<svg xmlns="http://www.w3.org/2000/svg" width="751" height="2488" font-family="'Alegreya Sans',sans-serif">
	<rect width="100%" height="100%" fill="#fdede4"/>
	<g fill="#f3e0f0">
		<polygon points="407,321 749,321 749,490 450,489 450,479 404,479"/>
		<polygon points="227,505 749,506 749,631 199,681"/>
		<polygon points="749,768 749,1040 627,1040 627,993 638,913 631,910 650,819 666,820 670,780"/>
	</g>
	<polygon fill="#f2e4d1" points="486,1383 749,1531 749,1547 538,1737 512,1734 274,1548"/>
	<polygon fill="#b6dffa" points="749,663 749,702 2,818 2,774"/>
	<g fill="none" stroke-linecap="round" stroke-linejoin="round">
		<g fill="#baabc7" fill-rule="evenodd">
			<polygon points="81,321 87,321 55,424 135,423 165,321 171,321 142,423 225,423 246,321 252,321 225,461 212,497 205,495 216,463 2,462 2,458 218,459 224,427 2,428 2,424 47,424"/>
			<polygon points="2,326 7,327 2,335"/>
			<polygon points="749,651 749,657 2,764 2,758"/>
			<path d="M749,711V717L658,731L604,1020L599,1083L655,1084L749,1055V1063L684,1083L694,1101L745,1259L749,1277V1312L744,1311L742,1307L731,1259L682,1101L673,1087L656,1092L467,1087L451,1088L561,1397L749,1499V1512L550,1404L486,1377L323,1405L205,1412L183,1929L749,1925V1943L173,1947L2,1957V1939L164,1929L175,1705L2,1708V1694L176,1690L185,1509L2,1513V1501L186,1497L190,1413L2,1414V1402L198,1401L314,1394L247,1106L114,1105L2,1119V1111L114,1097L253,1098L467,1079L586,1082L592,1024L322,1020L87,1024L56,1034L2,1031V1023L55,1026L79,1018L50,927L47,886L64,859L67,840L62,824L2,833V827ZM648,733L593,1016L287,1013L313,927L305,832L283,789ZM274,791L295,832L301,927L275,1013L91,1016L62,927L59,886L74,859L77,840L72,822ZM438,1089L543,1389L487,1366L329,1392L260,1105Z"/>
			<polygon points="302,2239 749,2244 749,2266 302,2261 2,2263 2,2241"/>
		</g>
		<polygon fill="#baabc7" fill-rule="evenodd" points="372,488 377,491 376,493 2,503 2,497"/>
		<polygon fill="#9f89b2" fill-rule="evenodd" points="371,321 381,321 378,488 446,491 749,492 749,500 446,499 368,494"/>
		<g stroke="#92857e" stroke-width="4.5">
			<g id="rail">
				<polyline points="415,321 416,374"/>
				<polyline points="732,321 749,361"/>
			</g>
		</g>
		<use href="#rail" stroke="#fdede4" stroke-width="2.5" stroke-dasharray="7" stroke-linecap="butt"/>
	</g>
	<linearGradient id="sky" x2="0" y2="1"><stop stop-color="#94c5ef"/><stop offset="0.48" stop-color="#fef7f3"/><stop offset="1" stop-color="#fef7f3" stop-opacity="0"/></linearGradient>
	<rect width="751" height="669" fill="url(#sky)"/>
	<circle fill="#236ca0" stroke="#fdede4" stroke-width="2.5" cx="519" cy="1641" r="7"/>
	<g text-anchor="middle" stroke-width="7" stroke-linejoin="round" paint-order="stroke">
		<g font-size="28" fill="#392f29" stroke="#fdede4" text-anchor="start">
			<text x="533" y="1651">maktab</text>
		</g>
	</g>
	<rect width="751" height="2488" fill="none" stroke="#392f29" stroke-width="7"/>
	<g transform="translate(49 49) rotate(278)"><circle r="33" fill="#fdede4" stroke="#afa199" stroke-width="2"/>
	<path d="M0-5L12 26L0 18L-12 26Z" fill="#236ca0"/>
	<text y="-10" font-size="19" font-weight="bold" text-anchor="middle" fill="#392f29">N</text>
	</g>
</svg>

...

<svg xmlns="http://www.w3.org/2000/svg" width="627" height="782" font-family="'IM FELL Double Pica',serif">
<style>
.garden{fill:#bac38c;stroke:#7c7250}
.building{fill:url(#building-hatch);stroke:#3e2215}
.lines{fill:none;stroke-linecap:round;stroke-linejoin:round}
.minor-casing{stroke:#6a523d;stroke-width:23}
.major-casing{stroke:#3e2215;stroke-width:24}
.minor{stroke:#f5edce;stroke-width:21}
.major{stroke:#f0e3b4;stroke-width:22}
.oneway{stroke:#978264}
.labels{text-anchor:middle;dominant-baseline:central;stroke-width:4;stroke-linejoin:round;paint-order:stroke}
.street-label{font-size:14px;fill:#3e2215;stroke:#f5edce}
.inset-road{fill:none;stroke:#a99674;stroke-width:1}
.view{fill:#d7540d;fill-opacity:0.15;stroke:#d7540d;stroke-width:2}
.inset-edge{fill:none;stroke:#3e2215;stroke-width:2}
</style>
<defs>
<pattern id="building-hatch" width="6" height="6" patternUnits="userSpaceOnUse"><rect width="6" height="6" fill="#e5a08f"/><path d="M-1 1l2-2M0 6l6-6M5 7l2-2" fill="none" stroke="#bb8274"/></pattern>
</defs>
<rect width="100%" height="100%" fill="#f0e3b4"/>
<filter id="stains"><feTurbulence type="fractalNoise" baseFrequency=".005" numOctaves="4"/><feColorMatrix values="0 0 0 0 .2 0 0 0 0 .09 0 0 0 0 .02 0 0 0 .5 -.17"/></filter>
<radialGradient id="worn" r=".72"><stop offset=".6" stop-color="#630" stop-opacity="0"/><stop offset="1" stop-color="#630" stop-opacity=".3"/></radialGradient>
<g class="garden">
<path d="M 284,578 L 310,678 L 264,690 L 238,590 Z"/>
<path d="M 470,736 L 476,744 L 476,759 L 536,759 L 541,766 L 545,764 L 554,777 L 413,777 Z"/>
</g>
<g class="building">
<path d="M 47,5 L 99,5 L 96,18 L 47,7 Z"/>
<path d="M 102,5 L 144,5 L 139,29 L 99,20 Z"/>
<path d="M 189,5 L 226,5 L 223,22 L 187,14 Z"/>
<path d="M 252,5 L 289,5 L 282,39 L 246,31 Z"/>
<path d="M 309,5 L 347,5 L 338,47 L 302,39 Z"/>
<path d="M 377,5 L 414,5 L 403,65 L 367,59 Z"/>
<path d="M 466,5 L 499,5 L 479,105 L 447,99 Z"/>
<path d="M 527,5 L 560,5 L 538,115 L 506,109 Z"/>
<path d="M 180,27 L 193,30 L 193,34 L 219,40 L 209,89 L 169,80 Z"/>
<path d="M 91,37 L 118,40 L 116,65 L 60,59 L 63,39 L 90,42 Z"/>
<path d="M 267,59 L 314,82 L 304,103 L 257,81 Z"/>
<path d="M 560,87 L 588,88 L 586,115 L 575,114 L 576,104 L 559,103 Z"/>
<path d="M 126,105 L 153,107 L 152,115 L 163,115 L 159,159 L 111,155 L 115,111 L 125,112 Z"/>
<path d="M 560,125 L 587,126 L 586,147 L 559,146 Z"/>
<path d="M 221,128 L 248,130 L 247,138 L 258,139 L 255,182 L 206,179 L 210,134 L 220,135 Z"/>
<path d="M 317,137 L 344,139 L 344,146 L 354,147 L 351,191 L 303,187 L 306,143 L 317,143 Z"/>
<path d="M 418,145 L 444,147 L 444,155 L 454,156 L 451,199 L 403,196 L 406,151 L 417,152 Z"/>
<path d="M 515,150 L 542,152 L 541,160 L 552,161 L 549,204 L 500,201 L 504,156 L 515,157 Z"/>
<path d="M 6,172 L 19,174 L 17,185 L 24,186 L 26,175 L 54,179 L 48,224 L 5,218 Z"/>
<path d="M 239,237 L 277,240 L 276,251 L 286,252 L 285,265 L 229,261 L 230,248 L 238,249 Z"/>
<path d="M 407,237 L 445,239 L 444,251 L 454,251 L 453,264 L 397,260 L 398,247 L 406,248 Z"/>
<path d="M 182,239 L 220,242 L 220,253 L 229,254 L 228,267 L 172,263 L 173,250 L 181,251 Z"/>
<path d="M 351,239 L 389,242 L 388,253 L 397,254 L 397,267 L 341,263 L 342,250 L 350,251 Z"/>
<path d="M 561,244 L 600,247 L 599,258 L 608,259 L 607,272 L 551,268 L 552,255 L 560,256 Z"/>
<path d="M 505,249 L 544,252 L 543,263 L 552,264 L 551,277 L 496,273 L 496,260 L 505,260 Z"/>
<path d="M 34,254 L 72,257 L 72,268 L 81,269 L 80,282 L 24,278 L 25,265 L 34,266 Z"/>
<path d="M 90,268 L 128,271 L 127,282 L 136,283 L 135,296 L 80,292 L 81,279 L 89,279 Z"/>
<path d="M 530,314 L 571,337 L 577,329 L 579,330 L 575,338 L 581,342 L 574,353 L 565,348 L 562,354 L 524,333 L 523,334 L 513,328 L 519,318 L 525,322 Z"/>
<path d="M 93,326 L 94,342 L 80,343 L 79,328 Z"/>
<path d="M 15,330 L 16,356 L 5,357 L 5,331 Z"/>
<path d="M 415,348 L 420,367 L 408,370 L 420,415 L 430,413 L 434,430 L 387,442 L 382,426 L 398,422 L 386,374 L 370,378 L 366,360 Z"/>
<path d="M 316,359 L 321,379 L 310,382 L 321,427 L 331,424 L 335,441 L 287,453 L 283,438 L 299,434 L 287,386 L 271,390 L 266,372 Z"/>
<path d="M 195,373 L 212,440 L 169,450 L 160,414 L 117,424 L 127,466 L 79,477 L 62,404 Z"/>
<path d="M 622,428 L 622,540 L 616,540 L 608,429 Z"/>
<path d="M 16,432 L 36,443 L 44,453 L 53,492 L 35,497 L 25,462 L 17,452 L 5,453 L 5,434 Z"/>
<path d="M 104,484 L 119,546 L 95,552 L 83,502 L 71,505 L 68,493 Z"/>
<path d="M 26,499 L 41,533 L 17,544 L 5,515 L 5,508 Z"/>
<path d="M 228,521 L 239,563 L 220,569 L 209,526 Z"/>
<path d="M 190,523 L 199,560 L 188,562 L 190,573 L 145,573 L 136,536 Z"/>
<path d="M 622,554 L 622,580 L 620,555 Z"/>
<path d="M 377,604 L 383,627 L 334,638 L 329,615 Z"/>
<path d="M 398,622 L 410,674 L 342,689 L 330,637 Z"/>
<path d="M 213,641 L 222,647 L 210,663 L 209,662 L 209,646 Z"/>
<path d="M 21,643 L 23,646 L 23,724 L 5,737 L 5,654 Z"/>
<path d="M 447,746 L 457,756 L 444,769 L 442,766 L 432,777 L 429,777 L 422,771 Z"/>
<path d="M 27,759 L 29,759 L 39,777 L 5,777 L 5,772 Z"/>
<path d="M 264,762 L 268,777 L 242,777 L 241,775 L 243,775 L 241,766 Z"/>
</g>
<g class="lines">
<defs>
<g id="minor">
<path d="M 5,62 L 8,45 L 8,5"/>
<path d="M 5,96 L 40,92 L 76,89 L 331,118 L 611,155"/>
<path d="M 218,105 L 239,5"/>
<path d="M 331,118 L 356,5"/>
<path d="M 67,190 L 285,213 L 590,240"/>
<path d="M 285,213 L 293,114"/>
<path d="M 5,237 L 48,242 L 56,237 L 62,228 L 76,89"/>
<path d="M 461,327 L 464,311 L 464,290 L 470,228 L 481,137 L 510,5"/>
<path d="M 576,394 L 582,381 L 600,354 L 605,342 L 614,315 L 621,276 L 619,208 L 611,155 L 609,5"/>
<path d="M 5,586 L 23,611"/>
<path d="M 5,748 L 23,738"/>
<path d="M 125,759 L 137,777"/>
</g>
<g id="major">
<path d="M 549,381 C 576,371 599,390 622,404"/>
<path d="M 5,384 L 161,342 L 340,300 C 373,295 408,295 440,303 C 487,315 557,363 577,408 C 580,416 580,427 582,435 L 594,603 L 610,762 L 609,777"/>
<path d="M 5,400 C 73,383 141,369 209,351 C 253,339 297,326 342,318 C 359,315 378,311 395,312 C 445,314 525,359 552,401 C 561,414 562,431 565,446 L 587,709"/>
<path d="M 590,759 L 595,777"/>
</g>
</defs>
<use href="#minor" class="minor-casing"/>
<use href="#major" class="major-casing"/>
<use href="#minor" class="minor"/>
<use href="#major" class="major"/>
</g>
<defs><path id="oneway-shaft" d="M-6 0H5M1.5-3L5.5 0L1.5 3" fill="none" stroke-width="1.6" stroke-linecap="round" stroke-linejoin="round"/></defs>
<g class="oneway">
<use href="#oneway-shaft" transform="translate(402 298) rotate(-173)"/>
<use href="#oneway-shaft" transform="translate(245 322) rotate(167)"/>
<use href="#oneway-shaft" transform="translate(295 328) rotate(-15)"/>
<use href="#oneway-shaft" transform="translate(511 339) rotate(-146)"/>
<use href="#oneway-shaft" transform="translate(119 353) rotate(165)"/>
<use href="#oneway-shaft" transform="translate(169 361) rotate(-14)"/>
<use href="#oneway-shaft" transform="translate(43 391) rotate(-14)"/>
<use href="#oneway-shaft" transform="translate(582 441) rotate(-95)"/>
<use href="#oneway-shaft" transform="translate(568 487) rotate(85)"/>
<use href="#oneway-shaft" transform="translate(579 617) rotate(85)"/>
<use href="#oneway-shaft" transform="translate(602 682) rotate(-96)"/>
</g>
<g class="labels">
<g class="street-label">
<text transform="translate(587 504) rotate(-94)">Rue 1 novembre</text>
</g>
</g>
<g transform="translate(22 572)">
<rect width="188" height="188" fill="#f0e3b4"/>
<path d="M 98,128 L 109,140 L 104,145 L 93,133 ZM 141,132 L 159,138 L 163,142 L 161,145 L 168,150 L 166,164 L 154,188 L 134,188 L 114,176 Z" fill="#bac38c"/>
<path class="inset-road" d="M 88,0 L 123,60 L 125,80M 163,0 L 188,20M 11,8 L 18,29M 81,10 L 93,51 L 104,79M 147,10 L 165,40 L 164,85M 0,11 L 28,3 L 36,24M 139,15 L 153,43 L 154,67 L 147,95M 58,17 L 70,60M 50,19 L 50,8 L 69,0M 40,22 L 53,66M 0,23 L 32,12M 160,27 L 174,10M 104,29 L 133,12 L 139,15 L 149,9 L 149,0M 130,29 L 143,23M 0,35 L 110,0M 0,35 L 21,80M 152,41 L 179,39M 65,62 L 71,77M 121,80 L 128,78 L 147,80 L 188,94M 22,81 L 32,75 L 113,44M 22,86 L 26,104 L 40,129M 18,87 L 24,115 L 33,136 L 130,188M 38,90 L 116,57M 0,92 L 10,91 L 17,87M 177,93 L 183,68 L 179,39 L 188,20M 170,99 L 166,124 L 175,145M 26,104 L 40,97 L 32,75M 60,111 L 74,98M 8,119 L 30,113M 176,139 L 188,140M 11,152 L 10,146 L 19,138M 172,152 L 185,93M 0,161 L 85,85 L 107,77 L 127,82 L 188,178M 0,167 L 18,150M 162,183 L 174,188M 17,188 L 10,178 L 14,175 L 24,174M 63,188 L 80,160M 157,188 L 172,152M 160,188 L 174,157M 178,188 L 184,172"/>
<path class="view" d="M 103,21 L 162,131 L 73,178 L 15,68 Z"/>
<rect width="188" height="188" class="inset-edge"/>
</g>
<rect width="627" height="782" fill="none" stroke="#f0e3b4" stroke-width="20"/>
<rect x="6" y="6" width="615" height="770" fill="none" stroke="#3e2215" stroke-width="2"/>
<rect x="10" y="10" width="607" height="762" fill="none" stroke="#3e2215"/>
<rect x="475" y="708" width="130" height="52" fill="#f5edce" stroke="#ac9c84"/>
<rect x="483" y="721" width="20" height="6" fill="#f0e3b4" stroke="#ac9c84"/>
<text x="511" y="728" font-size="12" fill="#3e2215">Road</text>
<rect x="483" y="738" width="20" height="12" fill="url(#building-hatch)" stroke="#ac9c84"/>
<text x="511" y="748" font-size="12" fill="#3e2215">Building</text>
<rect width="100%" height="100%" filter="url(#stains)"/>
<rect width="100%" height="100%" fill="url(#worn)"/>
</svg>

## TASK DIRECTIONS
Pull out all lines of the data with the string "worn".

## SOLUTION BELOW
<radialGradient id="worn" r=".72"><stop offset=".6" stop-color="#630" stop-opacity="0"/><stop offset="1" stop-color="#630" stop-opacity=".3"/></radialGradient>
<rect width="100%" height="100%" fill="url(#worn)"/>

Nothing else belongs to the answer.